The so-called work and family debate - the debate that stops the barbeque - is not really about whether women can have it all", but about how we can work together to share it all".
The law plays a central role here. One of our key recommendations is a new piece of legislation - a Family Responsibilities and Carers Rights Act.
Existing legal protections for workers with family responsibilities are limited, and HREOC believes that a new specialised piece of legislation is the best way of improving legal protection for workers with family responsibilities.
Our paper does not put forward a draft law, and we believe that the process of developing this legislation must be done in consultation with key stakeholders - particularly employers - and the community. But our proposed Act contains a number of key features.
The Act should make discrimination on the basis of family and carer responsibilities unlawful in all areas of employment.
The new Act should also include a right for workers to request flexible work arrangements due to family or carer responsibilities, and to have the request reasonably considered by their employer. The right should encompass all forms of carer responsibilities and be available to all men and women workers.
While HREOC acknowledges that the right to request will impose some additional obligations on employers, it is important to emphasise the limited nature of the new employee entitlement. This law aims to ensure there are no obligations on an employer who is unable to meet the request due to genuine operational reasons beyond the duty to reasonably consider the request. HREOC believes this law is a key part of helping working Australians to strike a better balance between paid work and family life.
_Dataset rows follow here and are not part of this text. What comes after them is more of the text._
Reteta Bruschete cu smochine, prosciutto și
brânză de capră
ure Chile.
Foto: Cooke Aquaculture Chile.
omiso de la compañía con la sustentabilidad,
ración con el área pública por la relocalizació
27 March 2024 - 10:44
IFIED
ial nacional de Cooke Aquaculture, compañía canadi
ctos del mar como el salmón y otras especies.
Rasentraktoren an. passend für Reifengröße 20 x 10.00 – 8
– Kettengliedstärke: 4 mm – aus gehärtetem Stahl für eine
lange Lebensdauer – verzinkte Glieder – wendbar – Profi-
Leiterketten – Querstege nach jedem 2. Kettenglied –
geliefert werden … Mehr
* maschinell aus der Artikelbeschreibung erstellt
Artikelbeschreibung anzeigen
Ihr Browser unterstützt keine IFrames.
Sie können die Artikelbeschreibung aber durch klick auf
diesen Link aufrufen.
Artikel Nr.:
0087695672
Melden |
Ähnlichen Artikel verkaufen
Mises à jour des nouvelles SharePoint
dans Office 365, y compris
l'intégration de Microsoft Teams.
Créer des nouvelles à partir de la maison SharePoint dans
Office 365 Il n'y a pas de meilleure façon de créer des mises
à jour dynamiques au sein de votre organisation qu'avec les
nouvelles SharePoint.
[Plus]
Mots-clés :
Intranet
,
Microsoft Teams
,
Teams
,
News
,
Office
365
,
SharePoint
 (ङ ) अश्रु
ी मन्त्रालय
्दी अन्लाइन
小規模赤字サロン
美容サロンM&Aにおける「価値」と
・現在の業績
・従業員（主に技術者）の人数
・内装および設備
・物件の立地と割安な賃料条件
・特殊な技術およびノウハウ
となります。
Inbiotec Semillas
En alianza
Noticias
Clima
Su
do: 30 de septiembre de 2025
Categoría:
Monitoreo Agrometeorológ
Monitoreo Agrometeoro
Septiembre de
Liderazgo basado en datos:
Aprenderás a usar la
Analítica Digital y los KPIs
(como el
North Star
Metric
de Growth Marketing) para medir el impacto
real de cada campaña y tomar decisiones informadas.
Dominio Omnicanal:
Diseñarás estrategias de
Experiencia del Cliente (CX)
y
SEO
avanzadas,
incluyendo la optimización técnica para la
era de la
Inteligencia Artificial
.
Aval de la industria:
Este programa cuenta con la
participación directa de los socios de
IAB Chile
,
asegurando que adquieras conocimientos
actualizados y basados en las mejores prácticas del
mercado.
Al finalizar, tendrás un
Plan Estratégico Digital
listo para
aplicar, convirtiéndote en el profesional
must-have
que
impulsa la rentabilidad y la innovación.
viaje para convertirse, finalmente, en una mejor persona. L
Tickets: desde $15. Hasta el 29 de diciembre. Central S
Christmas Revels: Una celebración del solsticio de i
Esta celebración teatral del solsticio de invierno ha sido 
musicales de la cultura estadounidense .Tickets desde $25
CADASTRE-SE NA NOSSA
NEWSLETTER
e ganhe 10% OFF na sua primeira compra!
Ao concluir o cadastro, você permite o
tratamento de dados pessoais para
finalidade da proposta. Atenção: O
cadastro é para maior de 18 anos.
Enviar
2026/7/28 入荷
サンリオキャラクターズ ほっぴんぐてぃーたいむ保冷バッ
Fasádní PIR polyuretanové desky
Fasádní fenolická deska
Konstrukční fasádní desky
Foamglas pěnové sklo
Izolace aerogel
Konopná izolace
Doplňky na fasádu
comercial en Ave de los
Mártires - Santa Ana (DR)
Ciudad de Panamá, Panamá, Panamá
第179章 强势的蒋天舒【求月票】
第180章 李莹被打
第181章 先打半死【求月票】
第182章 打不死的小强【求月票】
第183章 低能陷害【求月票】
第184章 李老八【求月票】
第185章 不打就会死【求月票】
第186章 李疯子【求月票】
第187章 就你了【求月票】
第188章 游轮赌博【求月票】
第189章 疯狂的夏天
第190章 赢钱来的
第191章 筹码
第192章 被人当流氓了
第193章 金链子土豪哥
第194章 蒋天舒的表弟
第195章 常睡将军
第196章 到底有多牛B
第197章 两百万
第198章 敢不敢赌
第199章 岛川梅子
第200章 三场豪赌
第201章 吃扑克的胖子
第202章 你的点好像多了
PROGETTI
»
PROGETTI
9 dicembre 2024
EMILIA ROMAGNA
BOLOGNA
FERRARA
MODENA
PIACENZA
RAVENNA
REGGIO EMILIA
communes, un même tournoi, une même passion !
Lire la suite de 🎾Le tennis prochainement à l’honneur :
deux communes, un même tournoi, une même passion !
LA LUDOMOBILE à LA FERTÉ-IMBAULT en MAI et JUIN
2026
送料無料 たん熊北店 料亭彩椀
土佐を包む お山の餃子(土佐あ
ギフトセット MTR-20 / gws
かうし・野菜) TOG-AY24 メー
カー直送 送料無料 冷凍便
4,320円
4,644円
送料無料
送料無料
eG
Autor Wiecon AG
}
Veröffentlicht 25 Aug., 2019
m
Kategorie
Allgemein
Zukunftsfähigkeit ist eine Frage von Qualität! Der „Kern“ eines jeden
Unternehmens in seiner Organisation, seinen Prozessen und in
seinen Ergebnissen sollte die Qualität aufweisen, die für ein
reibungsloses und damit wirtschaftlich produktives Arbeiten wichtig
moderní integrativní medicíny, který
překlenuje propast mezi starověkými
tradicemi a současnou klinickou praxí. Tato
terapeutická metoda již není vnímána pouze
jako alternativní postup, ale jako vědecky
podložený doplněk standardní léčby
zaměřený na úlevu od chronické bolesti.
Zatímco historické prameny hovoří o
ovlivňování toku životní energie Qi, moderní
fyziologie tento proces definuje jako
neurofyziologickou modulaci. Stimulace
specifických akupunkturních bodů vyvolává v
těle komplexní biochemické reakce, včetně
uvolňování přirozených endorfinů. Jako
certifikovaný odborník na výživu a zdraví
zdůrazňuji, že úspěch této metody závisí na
But law reform alone is not enough. HREOC has proposed a whole suite of measures to make our communities, tax and welfare systems, child care, aged care and disability services, as well as our workplaces, more family-friendly.
While no one paper can comprehensively examine every issue, this paper stresses the need for a holistic response and points us in the right direction for further work. Our 45 recommendations represent priority areas for this further work but they are not the end of the story. They are the beginning.
This paper aims to set out the beginning of a new social vision for Australia which is based on the wealth of time spent with family as well as the wealth that comes from economic prosperity.
I would like to thank all the people who wrote to us and spoke to us with openness and honesty over the past 20 months.
I would also like to acknowledge the vital support of the many organisations who assisted us with organising focus groups and community forums.
Finally I wish to acknowledge the contribution of Pru Goward, whose vision and leadership got this project off the ground and who got Australians talking about an issue that touches on the most intimate parts of our lives.
In the lead up to International Womens Day we should acknowledge that universal human rights begin, as Eleanor Roosevelt so famously said in the small places close to home",2 in our daily practices and in our life choices. Easing the constraints that underlie these choices so that women and men can make genuine choices in meeting their care responsibilities is the aim of this final paper.
In 2007, its about time for a new approach.
Thank you.
[1] Access Economics The Economic Value of Informal Care Report for Carers Australia August 2005 (2005 estimate).
[2] Where after all, do universal human rights begin? In small places, close to home - so close and so small that they cannot be seen on any maps of the world. Yet they are the world of the individual person; the neighborhood he lives in; the school or college he attends; the factory, farm or office where he works unless these rights have meaning there, they have little meaning anywhere. Without concerted citizen action to uphold them close to home, we shall look in vain for progress in the larger world." Eleanor Roosevelt, Chairman of the United Nations Human Rights Commission, 1948.